**Text excerpt:**
Keywords: NEEDINFO => (none)
Assignee: bugsquad => basesystem
CC: (none) => kde

Comment 7 Marja Van Waes 2016-12-16 11:50:55 CET
Oops, seems I pasted the last log lines twice, sorry about that!
Comment 8 George Mitchell 2016-12-16 16:32:07 CET
I will admit that I am seeing a lot of instability with the plasma desktop and it is freezing up periodically and randomly.  But when it happened with the installer there was no plasma desktop involved.  So they are clearly two different problems.  I am feeling that neither the installer nor the drakboot nor the package manager should be trying to mount volumes without the users explicit permission.  The only reason the volume is being mounted is to try to discover if there are OS's on it.  The user should have the option of skipping that step because it may be unnecessary and can lead to trouble in some cases.

(Rendered chart images)
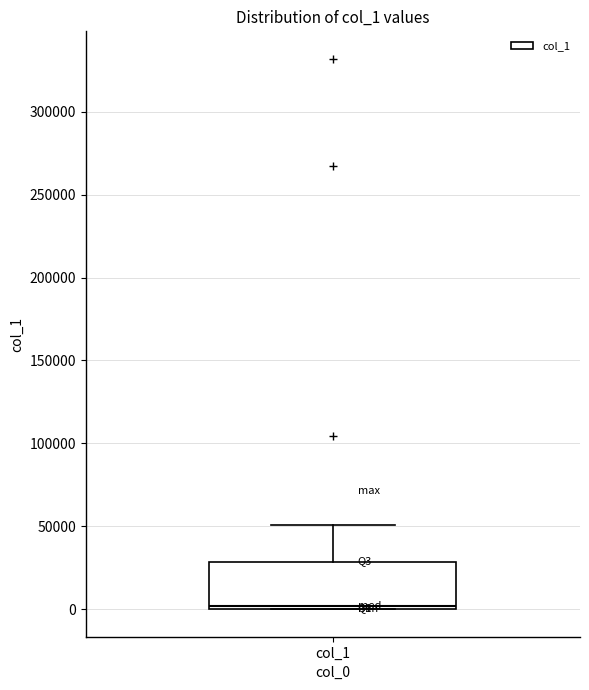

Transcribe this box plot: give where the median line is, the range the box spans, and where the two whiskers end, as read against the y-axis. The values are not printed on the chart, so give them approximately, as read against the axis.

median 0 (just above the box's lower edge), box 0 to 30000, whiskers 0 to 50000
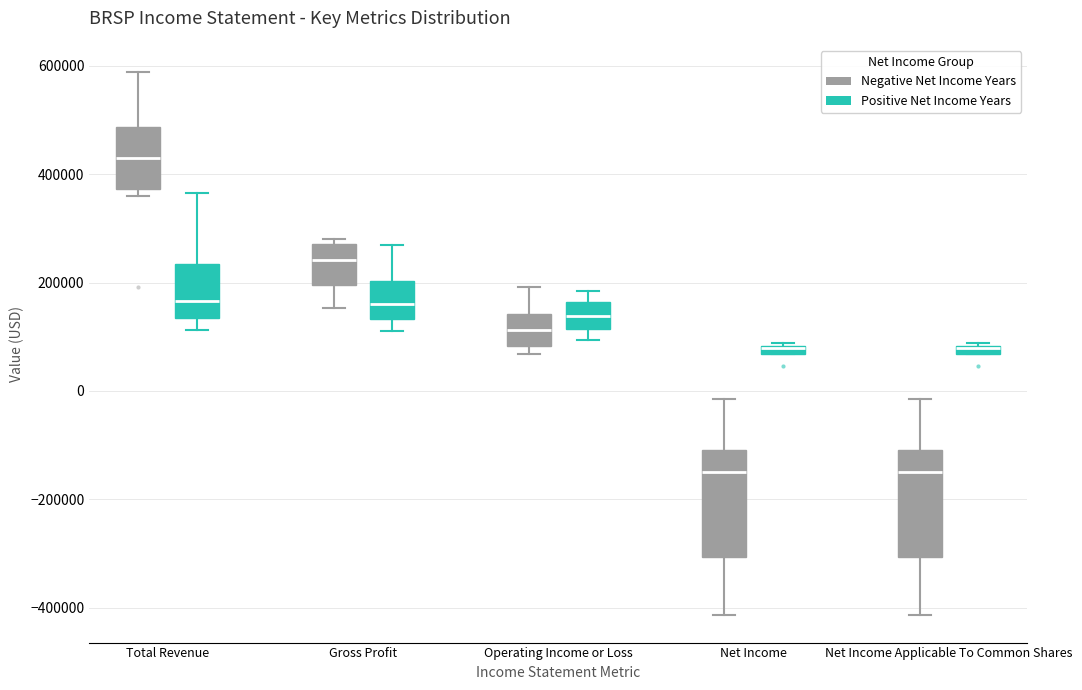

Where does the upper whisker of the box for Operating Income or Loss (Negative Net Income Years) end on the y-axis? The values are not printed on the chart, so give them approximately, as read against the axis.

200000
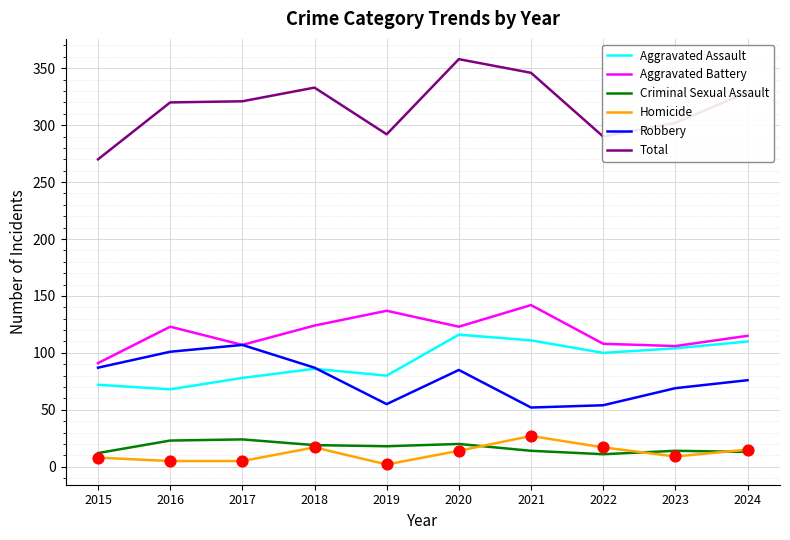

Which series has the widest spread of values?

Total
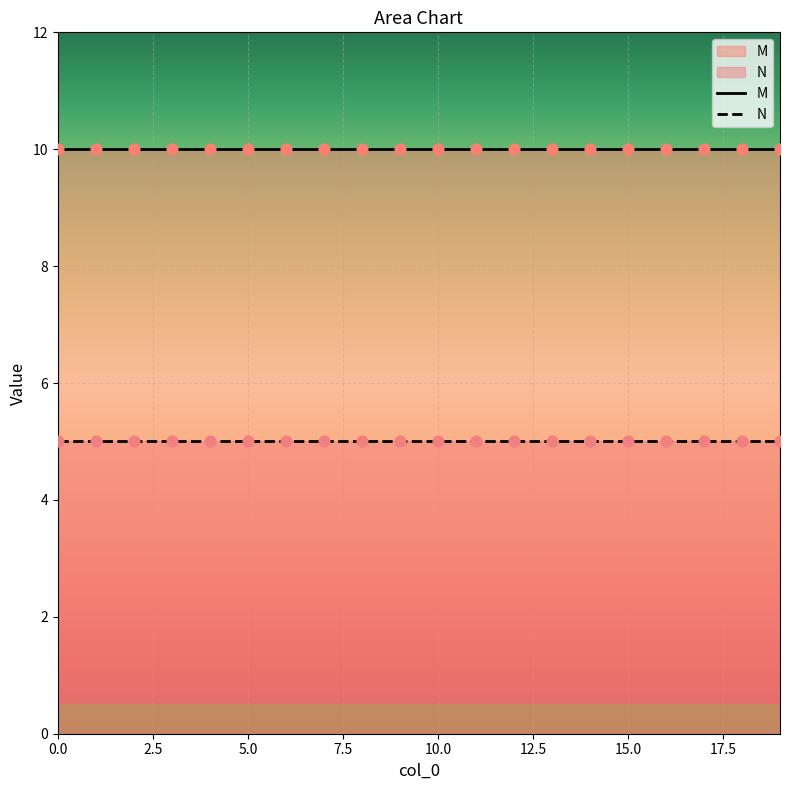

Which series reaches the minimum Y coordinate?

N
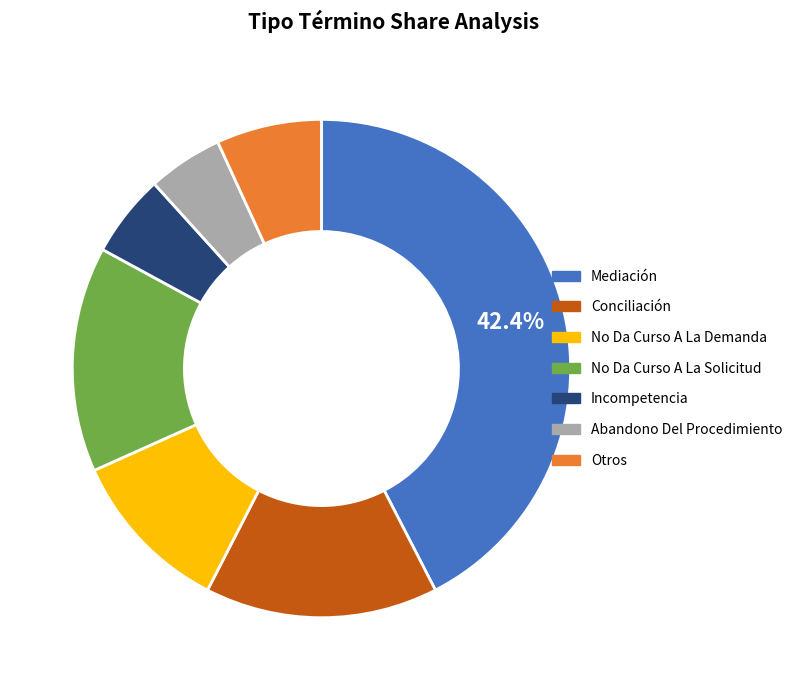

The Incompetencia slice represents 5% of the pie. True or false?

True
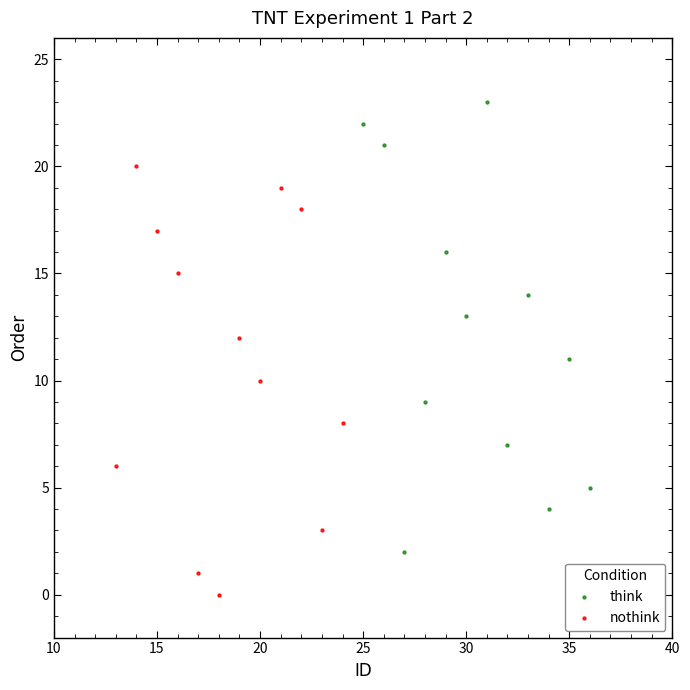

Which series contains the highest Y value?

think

**Activity list:**
a – Transcribe the stretch of the records from the line containing "median 0 (just" through the end of the records, leaving out the pictures.
b – Pick up the bug-report discussion about the installer mounting volumes from where it stops.

**Task responses:**
a –
median 0 (just above the box's lower edge), box 0 to 30000, whiskers 0 to 50000

Where does the upper whisker of the box for Operating Income or Loss (Negative Net Income Years) end on the y-axis? The values are not printed on the chart, so give them approximately, as read against the axis.

200000

Which series has the widest spread of values?

Total

Which series reaches the minimum Y coordinate?

N

The Incompetencia slice represents 5% of the pie. True or false?

True

Which series contains the highest Y value?

think

b –
Comment 9 George Mitchell 2016-12-16 16:39:43 CET
I will follow up with more comments as I continue to learn more about what is going on with this.
Comment 10 Marja Van Waes 2016-12-16 17:40:53 CET
(In reply to George Mitchell from comment #8)
> But when it happened with
> the installer there was no plasma desktop involved.  So they are clearly two
> different problems.  

Well, in both cases X freezes when grub2 is configured, so I'm not yet convinced they're different issues. 

Could you please redo the installation with that disk powered on and unmounted and try, after the freeze, whether you can still switch to tty2 with "Ctrl+Alt+F2" ?

If that succeeds, then please attach a USB key and type 

      bug

That'll write report.bug to the USB key


If you cannot switch to tty2, then fetch /root/drakx/ddebug.log from the root partition you were installing to, before reusing that partition

You'll probably need to compress report.bug or ddebug.log. Please do that with xz:

   xz report.bug

or 

  xz ddebug.log


and attach report.bug.xz or ddebug.log.xz to this bug report.

(This bug report will be cloned if they are really two different bugs)

CC: (none) => thierry.vignaud

Comment 11 Marja Van Waes 2016-12-16 17:42:58 CET
(In reply to George Mitchell from comment #8)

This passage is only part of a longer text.